Carbon credits create a market for reducing greenhouse emissions by giving a monetary value to the cost of polluting the air. Emissions become an internal cost of doing business and are visible on the balance sheet alongside raw materials and other liabilities or assets.
For example, consider a business that owns a factory putting out 100,000 tonnes of greenhouse gas emissions in a year. Its government is an Annex I country that enacts a law to limit the emissions that the business can produce. So the factory is given a quota of say 80,000 tonnes per year. The factory either reduces its emissions to 80,000 tonnes or is required to purchase carbon credits to offset the excess. After costing up alternatives the business may decide that it is uneconomical or infeasible to invest in new machinery for that year. Instead it may choose to buy carbon credits on the open market from organizations that have been approved as being able to sell legitimate carbon credits.
We should consider the impact of manufacturing alternative energy sources. For example, the energy consumed and the Carbon emitted in the manufacture and transportation of a large wind turbine would prohibit a credit being issued for a predetermined period of time.
- One seller might be a company that will offer to offset emissions through a project in the developing world, such as recovering methane from a swine farm to feed a power station that previously would use fossil fuel. So although the factory continues to emit gases, it would pay another group to reduce the equivalent of 20,000 tonnes of carbon dioxide emissions from the atmosphere for that year.
- Another seller may have already invested in new low-emission machinery and have a surplus of allowances as a result. The factory could make up for its emissions by buying 20,000 tonnes of allowances from them. The cost of the seller's new machinery would be subsidized by the sale of allowances. Both the buyer and the seller would submit accounts for their emissions to prove that their allowances were met correctly.
Credits versus taxes
Carbon credits and carbon taxs each have their advantages and disadvantages. Credits were chosen by the signatories to the Kyoto Protocol as an alternative to Carbon taxes. A criticism of tax-raising schemes is that they are frequently not hypothecated, and so some or all of the taxation raised by a government would be applied based on what the particular nation's government deems most fitting. However, some would argue that carbon trading is based around creating a lucrative artificial market, and, handled by free market enterprises as it is, carbon trading is not necessarily a focused or easily regulated solution.
By treating emissions as a market commodity some proponents insist it becomes easier for businesses to understand and manage their activities, while economists and traders can attempt to predict future pricing using market theories. Thus the main advantages of a tradeable carbon credit over a carbon tax are argued to be:
- the price may be more likely to be perceived as fair by those paying it. Investors in credits may have more control over their own costs.
- the flexible mechanisms of the Kyoto Protocol help to ensure that all investment goes into genuine sustainable carbon reduction schemes through an internationally agreed validation process.

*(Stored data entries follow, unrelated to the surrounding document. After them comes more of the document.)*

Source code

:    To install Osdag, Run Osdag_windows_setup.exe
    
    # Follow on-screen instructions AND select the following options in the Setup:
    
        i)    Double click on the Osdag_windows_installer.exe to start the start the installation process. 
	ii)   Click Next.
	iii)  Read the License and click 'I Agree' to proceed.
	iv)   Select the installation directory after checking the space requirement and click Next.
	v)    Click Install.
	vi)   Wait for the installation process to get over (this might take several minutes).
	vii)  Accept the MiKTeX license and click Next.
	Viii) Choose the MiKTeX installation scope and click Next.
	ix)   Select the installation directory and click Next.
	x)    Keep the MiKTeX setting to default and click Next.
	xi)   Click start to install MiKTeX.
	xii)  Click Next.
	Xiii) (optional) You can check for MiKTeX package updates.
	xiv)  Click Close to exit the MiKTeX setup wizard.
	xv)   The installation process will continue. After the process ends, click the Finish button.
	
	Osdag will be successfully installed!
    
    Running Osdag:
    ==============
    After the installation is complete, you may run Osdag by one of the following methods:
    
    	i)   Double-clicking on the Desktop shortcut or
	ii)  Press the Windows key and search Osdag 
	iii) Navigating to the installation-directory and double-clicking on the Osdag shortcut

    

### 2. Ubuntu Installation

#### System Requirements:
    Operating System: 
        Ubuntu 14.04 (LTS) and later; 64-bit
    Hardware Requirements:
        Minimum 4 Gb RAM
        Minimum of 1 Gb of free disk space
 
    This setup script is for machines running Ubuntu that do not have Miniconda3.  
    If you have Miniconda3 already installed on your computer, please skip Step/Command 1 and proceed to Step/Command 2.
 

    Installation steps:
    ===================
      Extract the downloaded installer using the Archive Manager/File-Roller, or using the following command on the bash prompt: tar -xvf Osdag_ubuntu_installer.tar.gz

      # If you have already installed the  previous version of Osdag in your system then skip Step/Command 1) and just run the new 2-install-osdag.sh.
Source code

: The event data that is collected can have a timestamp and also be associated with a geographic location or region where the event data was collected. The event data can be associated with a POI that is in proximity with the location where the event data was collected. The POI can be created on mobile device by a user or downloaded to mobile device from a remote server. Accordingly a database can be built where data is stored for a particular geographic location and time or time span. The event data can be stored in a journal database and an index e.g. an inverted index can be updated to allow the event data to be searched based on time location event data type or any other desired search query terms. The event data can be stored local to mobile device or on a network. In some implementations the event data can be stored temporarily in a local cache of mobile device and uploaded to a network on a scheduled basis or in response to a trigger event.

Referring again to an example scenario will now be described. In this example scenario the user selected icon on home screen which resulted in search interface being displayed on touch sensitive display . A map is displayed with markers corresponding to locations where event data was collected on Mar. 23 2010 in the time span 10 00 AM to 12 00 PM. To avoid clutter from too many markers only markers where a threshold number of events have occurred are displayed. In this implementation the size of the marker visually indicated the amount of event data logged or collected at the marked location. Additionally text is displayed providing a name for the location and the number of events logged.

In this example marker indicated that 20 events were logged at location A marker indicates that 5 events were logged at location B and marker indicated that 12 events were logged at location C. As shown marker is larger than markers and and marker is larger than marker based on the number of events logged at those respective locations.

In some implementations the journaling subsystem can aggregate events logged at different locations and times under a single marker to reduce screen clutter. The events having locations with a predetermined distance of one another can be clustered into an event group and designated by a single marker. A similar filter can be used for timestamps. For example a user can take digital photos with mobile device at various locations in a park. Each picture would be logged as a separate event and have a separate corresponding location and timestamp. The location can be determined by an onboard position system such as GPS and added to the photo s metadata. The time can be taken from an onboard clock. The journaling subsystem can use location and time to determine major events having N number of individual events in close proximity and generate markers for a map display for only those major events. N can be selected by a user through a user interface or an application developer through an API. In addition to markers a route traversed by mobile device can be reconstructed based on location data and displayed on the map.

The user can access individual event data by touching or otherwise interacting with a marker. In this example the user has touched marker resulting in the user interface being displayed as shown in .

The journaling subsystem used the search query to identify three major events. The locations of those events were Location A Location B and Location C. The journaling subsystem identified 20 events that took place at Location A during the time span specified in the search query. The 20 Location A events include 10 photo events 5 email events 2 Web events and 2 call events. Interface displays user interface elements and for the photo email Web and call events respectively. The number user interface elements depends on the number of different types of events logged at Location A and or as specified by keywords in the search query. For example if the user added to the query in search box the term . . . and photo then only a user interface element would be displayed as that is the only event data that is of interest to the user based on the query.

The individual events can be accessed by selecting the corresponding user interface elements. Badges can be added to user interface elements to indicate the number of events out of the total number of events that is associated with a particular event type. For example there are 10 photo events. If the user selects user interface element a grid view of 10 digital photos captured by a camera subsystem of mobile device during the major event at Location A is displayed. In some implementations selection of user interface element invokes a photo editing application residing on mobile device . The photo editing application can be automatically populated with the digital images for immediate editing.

- some proponents state that if correctly implemented a target level of emission reductions may somehow be achieved with more certainty, while under a tax the actual emissions might vary over time.

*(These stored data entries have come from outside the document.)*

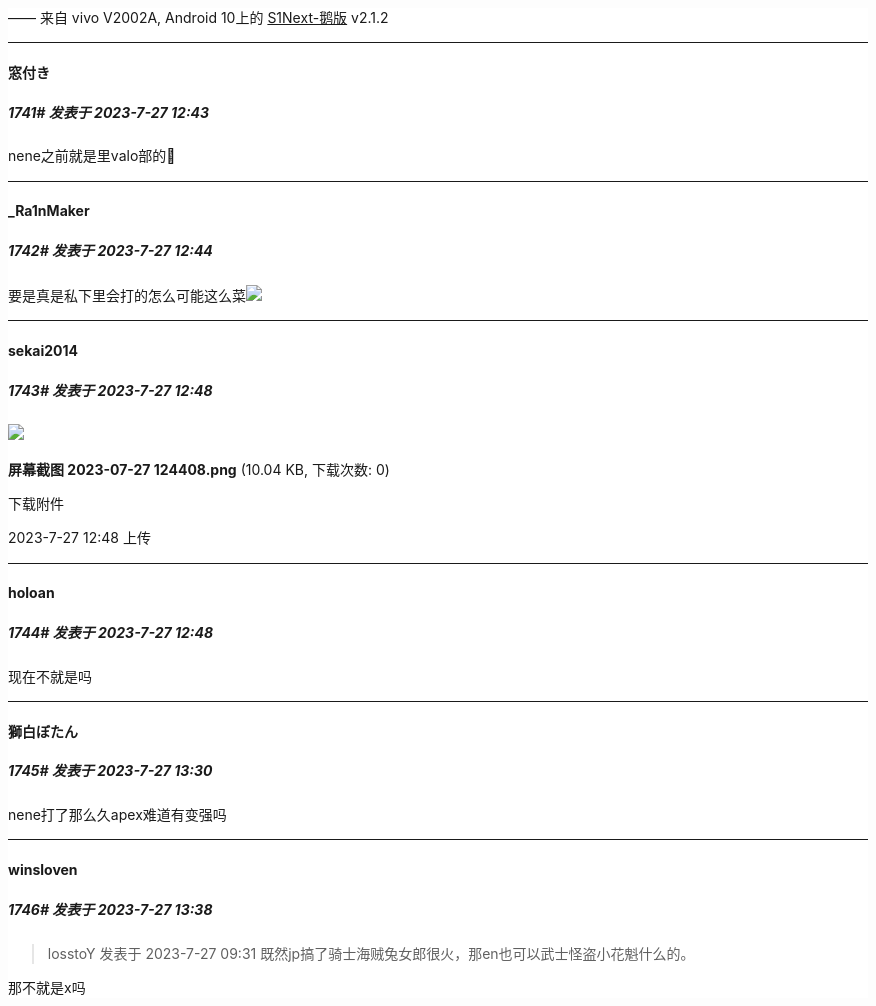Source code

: —— 来自 vivo V2002A, Android 10上的 [S1Next-鹅版](https://github.com/ykrank/S1-Next/releases) v2.1.2


*****

####  窓付き  
##### 1741#       发表于 2023-7-27 12:43

nene之前就是里valo部的🤔

*****

####  _Ra1nMaker  
##### 1742#       发表于 2023-7-27 12:44

要是真是私下里会打的怎么可能这么菜<img src="https://static.saraba1st.com/image/smiley/face2017/216.png" referrerpolicy="no-referrer">

*****

####  sekai2014  
##### 1743#       发表于 2023-7-27 12:48

<img src="https://img.saraba1st.com/forum/202307/27/124811ool01e64mm6u8zq0.png" referrerpolicy="no-referrer">

<strong>屏幕截图 2023-07-27 124408.png</strong> (10.04 KB, 下载次数: 0)

下载附件

2023-7-27 12:48 上传

*****

####  holoan  
##### 1744#       发表于 2023-7-27 12:48

现在不就是吗


*****

####  獅白ぼたん  
##### 1745#       发表于 2023-7-27 13:30

 nene打了那么久apex难道有变强吗


*****

####  winsloven  
##### 1746#       发表于 2023-7-27 13:38

<blockquote>losstoY 发表于 2023-7-27 09:31
既然jp搞了骑士海贼兔女郎很火，那en也可以武士怪盗小花魁什么的。</blockquote>
那不就是x吗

- it may provide a framework for rewarding people or companies who plant trees or otherwise meet standards exclusively recognized as "green."
The advantages of a carbon tax are argued to be:
- possibly less complex, expensive, and time-consuming to implement. This advantage is especially great when applied to markets like gasoline or home heating oil.
- perhaps some reduced risk of certain types of cheating, though under both credits and taxes, emissions must be verified.
- reduced incentives for companies to delay efficiency improvements prior to the establishment of the baseline if credits are distributed in proportion to past emissions.
- when credits are grandfathered, this puts new or growing companies at a disadvantage relative to more established companies.
- allows for more centralized handling of acquired gains
- worth of carbon is stabilized by government regulation rather than market fluctuations. Poor market conditions and weak investor interest have a lessened impact on taxation as opposed to carbon trading.